Build a supra-adjacency matrix for $n$ time instances using spatio-temporal coupling. Note: we cannot use the kronecker product here since at all instances, the adjacnecy matrix `aligned_subadj1/2/3` is different. 

In [None]:
def supra_adjacency_matrix(stacked_aligned_subadj):
    # time instances
    instances = stacked_aligned_subadj.shape[2]

    # size of aligned
    a_size = stacked_aligned_subadj.shape[0]

    # supra 
    S = np.zeros((a_size*instances, a_size*instances))

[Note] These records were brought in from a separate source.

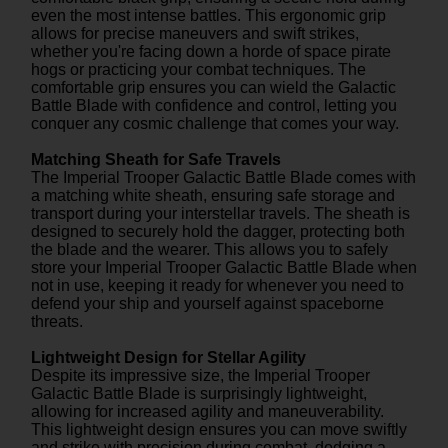
even the most intense battles. This ergonomic grip
allows for precise maneuvers and swift strikes,
whether you're facing down a horde of space pirate
hogs or practicing your combat techniques. The
comfortable grip ensures you can wield the Galactic
Battle Blade with confidence and control, letting you
conquer any cosmic challenge that comes your way.
Matching Sheath for Safe Travels
The Imperial Trooper Galactic Battle Blade comes with
a matching white sheath, ensuring safe storage and
transport during your interstellar travels. The sheath is
designed to securely hold the dagger, protecting both
the blade and the wearer. This allows you to safely
store your Imperial Trooper Galactic Battle Blade when
not in use, keeping it ready for whenever you need to
defend your ship and yourself against spaceborne
threats.
Lightweight Design for Stellar Agility
Despite its impressive size, the Imperial Trooper
Galactic Battle Blade is surprisingly lightweight,
allowing for increased agility and maneuverability.
This lightweight design ensures you can move swiftly
and strike with precision during combat, dodging a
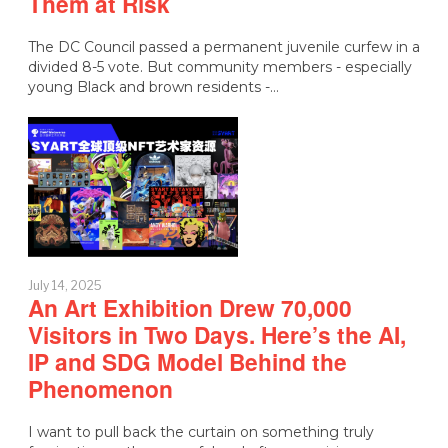
Them at Risk
The DC Council passed a permanent juvenile curfew in a
divided 8-5 vote. But community members - especially
young Black and brown residents -…
July 14, 2025
An Art Exhibition Drew 70,000
Visitors in Two Days. Here’s the AI,
IP and SDG Model Behind the
Phenomenon
I want to pull back the curtain on something truly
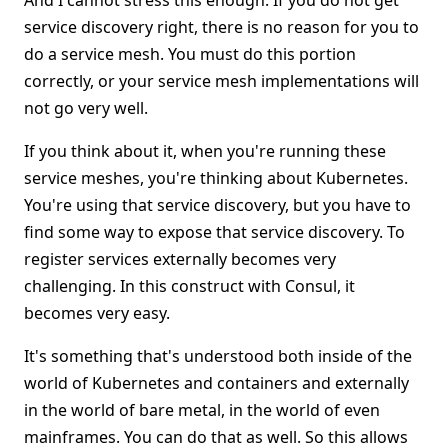
And I cannot stress this enough: If you do not get
service discovery right, there is no reason for you to
do a service mesh. You must do this portion
correctly, or your service mesh implementations will
not go very well.
If you think about it, when you're running these
service meshes, you're thinking about Kubernetes.
You're using that service discovery, but you have to
find some way to expose that service discovery. To
register services externally becomes very
challenging. In this construct with Consul, it
becomes very easy.
It's something that's understood both inside of the
world of Kubernetes and containers and externally
in the world of bare metal, in the world of even
mainframes. You can do that as well. So this allows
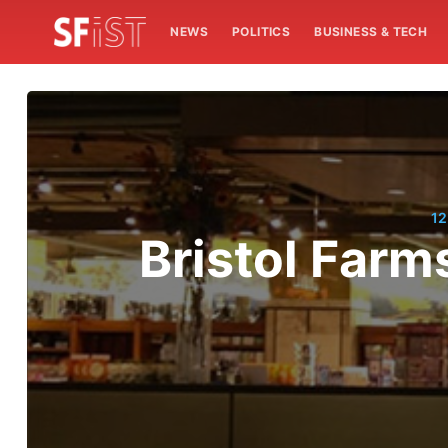
NEWS
POLITICS
BUSINESS & TECH
12
Bristol Farms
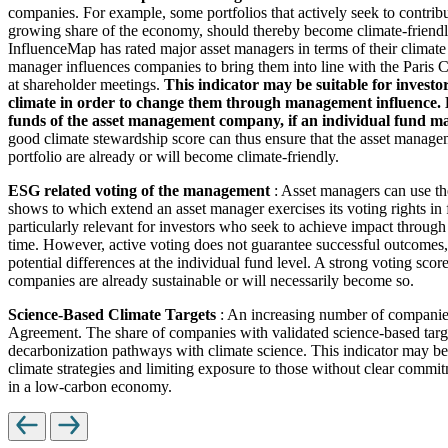
companies. For example, some portfolios that actively seek to contrib
growing share of the economy, should thereby become climate-friendl
InfluenceMap has rated major asset managers in terms of their climate
manager influences companies to bring them into line with the Paris Cl
at shareholder meetings.
This indicator may be suitable for investo
climate in order to change them through management influence. How
funds of the asset management company, if an individual fund man
good climate stewardship score can thus ensure that the asset managem
portfolio are already or will become climate-friendly.
ESG related voting of the management
: Asset managers can use th
shows to which extend an asset manager exercises its voting rights in
particularly relevant for investors who seek to achieve impact through
time. However, active voting does not guarantee successful outcomes, 
potential differences at the individual fund level. A strong voting scor
companies are already sustainable or will necessarily become so.
Science-Based Climate Targets
: An increasing number of companies 
Agreement. The share of companies with validated science-based target
decarbonization pathways with climate science. This indicator may be 
climate strategies and limiting exposure to those without clear commitm
in a low-carbon economy.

    # Place aligned at appropriate locations for spatio-temporal coupling
    # temporal + own-node spatial component
    for i in range(1,instances):
        S[i*a_size:(i+1)*a_size, (i-1)*a_size:i*a_size] = stacked_aligned_subadj[...,i-1] + np.eye(a_size) # last term is own-node spatial component
    # spatial coupling
    for i in range(instances):
        S[i*a_size:(i+1)*a_size, i*a_size:(i+1)*a_size] = stacked_aligned_subadj[...,i]
    
    return S

# Need functions for stacking...
stacked_aligned_subadj = np.stack([aligned_subadj1, aligned_subadj2, aligned_subadj3], axis=-1)
supra_adj_mat = supra_adjacency_matrix(stacked_aligned_subadj)

In [None]:
supra_adj_mat.shape

In [None]:
plt.spy(supra_adj_mat)
plt.show()